Question #2bf92

1 Answer
Apr 29, 2016


Hydrogen gas, #"H"_2#


The balanced chemical equation that describes a particular reaction essentially tells you how many molecules of each reactant are needed in order for the reaction to take place.

More specifically, the coefficients that follow each chemical species that takes part in the reaction tells you how many molecules are involved in that reaction.

In your case, the balanced chemical equation that describes the synthesis of water looks like this

#color(red)(2)"H"_ (2(g)) + "O"_ (2(g)) -> 2"H"_ 2"O"_ ((l))#

This tells you that #color(red)(2)# molecules of hydrogen gas will react with #1# molecule of oxygen gas, and form #2# molecules of water.

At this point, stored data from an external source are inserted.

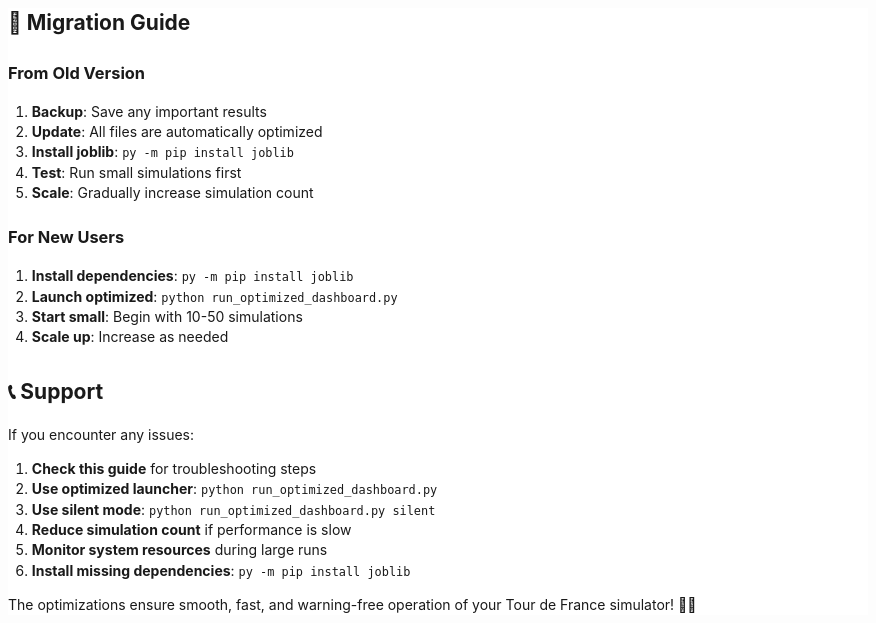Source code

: ## 🔄 Migration Guide

### From Old Version
1. **Backup**: Save any important results
2. **Update**: All files are automatically optimized
3. **Install joblib**: `py -m pip install joblib`
4. **Test**: Run small simulations first
5. **Scale**: Gradually increase simulation count

### For New Users
1. **Install dependencies**: `py -m pip install joblib`
2. **Launch optimized**: `python run_optimized_dashboard.py`
3. **Start small**: Begin with 10-50 simulations
4. **Scale up**: Increase as needed

## 📞 Support

If you encounter any issues:
1. **Check this guide** for troubleshooting steps
2. **Use optimized launcher**: `python run_optimized_dashboard.py`
3. **Use silent mode**: `python run_optimized_dashboard.py silent`
4. **Reduce simulation count** if performance is slow
5. **Monitor system resources** during large runs
6. **Install missing dependencies**: `py -m pip install joblib`

The optimizations ensure smooth, fast, and warning-free operation of your Tour de France simulator! 🚴‍♂️ 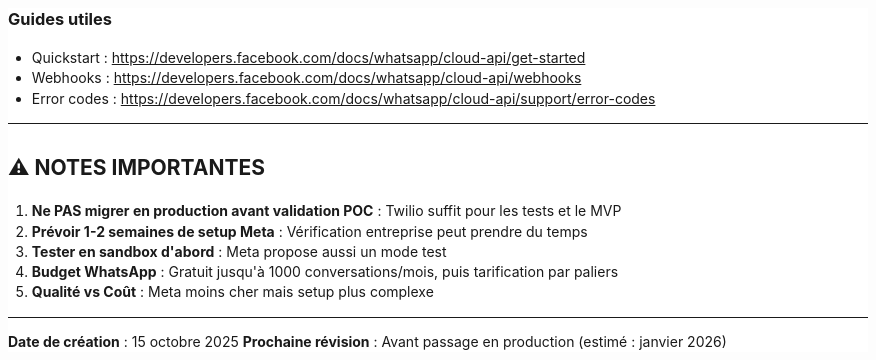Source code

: ### Guides utiles
- Quickstart : https://developers.facebook.com/docs/whatsapp/cloud-api/get-started
- Webhooks : https://developers.facebook.com/docs/whatsapp/cloud-api/webhooks
- Error codes : https://developers.facebook.com/docs/whatsapp/cloud-api/support/error-codes

---

## ⚠️  NOTES IMPORTANTES

1. **Ne PAS migrer en production avant validation POC** : Twilio suffit pour les tests et le MVP
2. **Prévoir 1-2 semaines de setup Meta** : Vérification entreprise peut prendre du temps
3. **Tester en sandbox d'abord** : Meta propose aussi un mode test
4. **Budget WhatsApp** : Gratuit jusqu'à 1000 conversations/mois, puis tarification par paliers
5. **Qualité vs Coût** : Meta moins cher mais setup plus complexe

---

**Date de création** : 15 octobre 2025
**Prochaine révision** : Avant passage en production (estimé : janvier 2026)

Now, because molecules are so very, very small, we usually work with very large collections of molecules called moles.

A mole is simply a collection of #6.022 * 10^(23)# molecules of a substance #-># this is known as Avogadro's number.

This means that the above reaction can be said to consume #color(red)(2)# moles of hydrogen gas for every #1# mole of oxygen gas and produce #2# moles of water.

You know that your container contains #8# moles of hydrogen gas and #8# moles of oxygen gas.

In order to find the limiting reagent, you must determine which reactant will be completely consumed before every molecule of the other reactant gets the chance to take part in the reaction.

Since the reaction consumes twice as many moles of hydrogen gas than it does of oxygen gas, and since you have equal numbers of moles of each present in the mixture, you can say that hydrogen gas will be your limiting reagent.

More specifically, the reaction will consume all the moles of hydrogen gas and only

#8 color(red)(cancel(color(black)("moles H"_2))) * "1 mole O"_2/(color(red)(2)color(red)(cancel(color(black)("moles H"_2)))) = "4 moles O"_2#

The remaining #4# moles of oxygen gas will not take part in the reaction because there are no more moles of hydrogen gas left.

Therefore, hydrogen gas, #"H"_2#, will be your limiting reagent.